As I listened to this song, I thought of my dad. My dad, not just my father, but my coach and teacher. Dad was a high school coach for many years. Some of my earliest memories are of going to practices and games. The first time I went to a practice, I was in a baby buggy. I went to watch Dad practice when he was a football player in college. Of course, I don’t remember that event, but I was told about it.
In many ways, I grew up in a locker room. My dream was that someday I would get to play on my dad’s team. That day did finally arrive. When I was in high school, Dad was my football coach and my wrestling coach. After all of those years of watching from the sidelines, all of those years of looking up to those guys who played for Dad, it was finally my turn.
Dad coached many championship teams and individuals. One of my proudest achievements was that I, too, became one of Dad’s champions. As a wrestler, I won the Wisconsin Valley League championship as a sophomore and the East Kansas League championship as a senior, among a couple of others.
The last time we saw Dad was just a few months before he died. I told him then that he had made me more than I could be. And then this morning, as I heard the words being sung, “You raise me up, so I can stand on mountains. You raise me up to walk on stormy seas. I am strong when I am on your shoulders. You raise me up to more than I can be.”

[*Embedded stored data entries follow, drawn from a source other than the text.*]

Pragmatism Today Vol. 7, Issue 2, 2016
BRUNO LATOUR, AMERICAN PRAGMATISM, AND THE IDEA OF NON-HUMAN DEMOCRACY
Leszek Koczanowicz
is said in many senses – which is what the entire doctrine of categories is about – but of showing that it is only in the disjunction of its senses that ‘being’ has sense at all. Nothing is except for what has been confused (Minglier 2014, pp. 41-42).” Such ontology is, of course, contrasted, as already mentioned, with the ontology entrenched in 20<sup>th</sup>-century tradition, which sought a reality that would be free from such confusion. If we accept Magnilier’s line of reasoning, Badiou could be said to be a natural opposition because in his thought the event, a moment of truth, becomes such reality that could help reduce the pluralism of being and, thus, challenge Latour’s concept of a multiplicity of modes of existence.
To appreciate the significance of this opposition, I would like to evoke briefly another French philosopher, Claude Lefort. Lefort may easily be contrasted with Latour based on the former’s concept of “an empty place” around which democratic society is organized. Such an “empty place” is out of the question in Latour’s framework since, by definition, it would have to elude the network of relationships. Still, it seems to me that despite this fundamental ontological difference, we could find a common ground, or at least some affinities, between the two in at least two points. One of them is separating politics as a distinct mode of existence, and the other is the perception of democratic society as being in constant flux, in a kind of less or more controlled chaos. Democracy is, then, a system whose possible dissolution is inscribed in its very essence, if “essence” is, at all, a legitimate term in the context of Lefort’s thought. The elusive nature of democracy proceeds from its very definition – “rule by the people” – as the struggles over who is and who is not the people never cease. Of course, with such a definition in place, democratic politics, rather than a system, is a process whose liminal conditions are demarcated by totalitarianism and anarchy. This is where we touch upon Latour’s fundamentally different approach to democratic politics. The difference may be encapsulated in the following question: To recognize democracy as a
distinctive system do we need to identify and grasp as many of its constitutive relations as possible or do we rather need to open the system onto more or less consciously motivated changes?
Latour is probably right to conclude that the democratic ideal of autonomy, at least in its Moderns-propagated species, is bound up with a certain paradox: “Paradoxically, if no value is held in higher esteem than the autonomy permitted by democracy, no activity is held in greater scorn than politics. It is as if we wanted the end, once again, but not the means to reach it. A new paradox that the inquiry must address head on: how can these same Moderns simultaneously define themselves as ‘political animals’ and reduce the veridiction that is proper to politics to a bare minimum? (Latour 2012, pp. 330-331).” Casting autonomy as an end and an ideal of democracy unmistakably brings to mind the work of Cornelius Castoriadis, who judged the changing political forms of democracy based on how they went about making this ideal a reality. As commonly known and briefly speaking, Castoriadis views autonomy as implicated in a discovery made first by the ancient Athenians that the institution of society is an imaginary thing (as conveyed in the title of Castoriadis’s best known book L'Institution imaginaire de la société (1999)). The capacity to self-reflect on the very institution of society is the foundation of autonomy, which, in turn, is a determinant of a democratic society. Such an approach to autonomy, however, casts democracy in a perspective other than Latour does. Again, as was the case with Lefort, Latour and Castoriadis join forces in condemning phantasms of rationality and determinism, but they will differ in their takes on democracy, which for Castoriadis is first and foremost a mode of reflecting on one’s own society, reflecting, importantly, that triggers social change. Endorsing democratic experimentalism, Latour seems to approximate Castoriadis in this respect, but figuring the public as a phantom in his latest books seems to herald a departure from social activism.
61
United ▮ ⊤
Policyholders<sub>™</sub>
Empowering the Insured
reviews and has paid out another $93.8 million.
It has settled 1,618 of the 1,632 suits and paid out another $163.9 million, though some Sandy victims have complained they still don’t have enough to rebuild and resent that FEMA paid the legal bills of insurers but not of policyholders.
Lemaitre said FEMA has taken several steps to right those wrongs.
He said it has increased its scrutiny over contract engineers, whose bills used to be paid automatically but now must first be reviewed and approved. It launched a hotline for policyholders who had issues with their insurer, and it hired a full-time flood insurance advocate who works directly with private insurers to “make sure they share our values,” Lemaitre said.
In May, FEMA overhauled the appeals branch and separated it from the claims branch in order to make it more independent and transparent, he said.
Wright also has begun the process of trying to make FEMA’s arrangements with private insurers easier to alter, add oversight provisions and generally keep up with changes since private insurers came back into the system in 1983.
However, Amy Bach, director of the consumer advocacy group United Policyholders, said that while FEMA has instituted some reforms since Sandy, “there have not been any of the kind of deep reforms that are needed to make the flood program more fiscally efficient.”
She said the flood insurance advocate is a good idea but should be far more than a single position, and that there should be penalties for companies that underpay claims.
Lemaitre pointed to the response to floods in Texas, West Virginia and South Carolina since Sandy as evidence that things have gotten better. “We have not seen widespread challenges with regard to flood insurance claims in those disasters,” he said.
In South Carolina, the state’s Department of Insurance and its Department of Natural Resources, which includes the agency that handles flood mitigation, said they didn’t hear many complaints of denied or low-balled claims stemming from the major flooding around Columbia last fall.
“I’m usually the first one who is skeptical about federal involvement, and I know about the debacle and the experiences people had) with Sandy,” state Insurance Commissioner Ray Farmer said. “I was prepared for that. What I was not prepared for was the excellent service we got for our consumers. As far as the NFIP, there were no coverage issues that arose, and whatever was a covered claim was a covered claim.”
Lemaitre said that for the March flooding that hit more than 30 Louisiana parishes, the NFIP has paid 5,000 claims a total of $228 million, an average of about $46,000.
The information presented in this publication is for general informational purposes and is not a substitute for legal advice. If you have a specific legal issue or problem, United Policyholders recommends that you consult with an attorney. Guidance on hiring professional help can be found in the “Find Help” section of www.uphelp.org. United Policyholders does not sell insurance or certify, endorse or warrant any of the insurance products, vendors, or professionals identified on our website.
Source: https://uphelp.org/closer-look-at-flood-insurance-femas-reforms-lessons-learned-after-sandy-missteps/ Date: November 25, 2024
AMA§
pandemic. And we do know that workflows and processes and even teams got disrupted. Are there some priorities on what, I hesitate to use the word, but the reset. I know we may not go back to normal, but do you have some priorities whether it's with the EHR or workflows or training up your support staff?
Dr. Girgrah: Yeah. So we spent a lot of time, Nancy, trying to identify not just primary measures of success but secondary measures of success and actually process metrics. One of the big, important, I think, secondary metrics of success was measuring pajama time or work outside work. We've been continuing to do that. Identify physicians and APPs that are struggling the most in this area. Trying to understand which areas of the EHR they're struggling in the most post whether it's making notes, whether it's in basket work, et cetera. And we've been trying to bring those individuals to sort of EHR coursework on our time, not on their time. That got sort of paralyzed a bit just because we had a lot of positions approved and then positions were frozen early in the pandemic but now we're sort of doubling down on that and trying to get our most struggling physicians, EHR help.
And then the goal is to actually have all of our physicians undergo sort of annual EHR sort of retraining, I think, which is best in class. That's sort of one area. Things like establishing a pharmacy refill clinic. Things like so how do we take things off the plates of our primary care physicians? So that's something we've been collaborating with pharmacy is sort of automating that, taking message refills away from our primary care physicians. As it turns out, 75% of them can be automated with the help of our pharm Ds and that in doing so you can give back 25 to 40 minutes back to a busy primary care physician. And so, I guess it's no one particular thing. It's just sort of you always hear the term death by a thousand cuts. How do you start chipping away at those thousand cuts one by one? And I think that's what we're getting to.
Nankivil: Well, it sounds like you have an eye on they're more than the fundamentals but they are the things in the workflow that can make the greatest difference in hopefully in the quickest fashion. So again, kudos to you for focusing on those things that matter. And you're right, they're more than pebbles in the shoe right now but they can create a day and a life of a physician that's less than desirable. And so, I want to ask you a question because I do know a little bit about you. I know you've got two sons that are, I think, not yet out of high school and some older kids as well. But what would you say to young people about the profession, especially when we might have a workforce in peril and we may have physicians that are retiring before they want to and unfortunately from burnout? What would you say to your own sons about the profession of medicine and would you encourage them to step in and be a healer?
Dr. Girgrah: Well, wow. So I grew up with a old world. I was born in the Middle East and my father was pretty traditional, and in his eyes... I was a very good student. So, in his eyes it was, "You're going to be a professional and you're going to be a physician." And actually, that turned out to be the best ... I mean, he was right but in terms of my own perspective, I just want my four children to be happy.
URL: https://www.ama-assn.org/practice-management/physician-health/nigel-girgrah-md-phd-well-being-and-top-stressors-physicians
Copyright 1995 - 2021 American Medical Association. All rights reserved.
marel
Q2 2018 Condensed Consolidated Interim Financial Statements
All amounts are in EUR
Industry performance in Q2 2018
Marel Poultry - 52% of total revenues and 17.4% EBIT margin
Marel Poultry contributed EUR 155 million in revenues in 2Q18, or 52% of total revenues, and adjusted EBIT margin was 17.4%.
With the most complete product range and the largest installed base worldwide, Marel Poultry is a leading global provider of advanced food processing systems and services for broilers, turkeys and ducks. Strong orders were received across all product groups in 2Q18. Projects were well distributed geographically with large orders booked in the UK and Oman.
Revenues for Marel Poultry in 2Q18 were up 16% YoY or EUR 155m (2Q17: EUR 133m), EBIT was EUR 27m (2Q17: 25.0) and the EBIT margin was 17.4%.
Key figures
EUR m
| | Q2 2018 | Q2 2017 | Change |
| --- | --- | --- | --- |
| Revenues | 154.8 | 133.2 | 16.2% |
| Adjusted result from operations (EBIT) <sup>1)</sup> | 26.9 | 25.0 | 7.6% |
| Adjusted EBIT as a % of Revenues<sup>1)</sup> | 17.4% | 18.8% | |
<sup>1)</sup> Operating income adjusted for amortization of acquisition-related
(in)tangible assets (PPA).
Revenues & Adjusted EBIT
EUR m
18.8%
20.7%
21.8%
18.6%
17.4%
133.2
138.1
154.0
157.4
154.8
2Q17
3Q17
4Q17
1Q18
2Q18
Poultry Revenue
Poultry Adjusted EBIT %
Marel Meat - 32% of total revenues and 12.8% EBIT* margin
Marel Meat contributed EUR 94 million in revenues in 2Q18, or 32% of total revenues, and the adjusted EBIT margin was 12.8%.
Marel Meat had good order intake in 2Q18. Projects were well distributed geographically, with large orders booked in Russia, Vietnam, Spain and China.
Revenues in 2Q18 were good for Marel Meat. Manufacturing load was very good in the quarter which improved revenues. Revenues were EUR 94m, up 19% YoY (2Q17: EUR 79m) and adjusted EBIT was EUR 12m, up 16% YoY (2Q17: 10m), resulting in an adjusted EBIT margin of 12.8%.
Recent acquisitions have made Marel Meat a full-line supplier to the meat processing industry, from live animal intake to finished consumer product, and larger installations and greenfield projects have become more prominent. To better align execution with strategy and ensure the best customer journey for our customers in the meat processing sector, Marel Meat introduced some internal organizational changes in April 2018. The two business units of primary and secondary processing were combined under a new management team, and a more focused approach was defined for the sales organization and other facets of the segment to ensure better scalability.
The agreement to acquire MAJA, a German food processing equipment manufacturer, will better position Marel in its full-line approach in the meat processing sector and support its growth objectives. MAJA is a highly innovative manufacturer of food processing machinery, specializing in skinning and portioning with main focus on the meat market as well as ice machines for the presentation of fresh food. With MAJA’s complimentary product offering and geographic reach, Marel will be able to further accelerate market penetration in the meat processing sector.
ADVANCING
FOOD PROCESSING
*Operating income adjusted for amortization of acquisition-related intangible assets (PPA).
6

I began to cry as I remembered all of the times and all of the ways that Dad raised me up to more than I could be, not just as a coach, but as my father. Then I began to think of many others that God placed in my life who also raised me up. I am where I am today, not because of anything great in me, but because of those who allowed me to stand on their shoulders, those who taught me, and loved me, and allowed me to stand on mountains and to walk on stormy seas.
And, when I was lost in sin and death, the Son of God died on a cross to take away my sin, and to give me eternal life. Jesus Christ has raised me up out of the darkness. He has raised me up to stand on His shoulders. He has raised me up to salvation, which I could never have possessed on my own.
I thank God for the blessing of having a father who loved, disciplined, and inspired me to be better than I was, both in athletics and in life. I thank God for the blessing of having so many others in my life who have also raised me up. And, above all, I thank God for the blessing of His Son who died that I might live, who gives me strength to mount up with wings as eagles.
I can truly say with the psalmist, “My flesh and my heart may fail, but God is the strength of my heart and my portion forever.”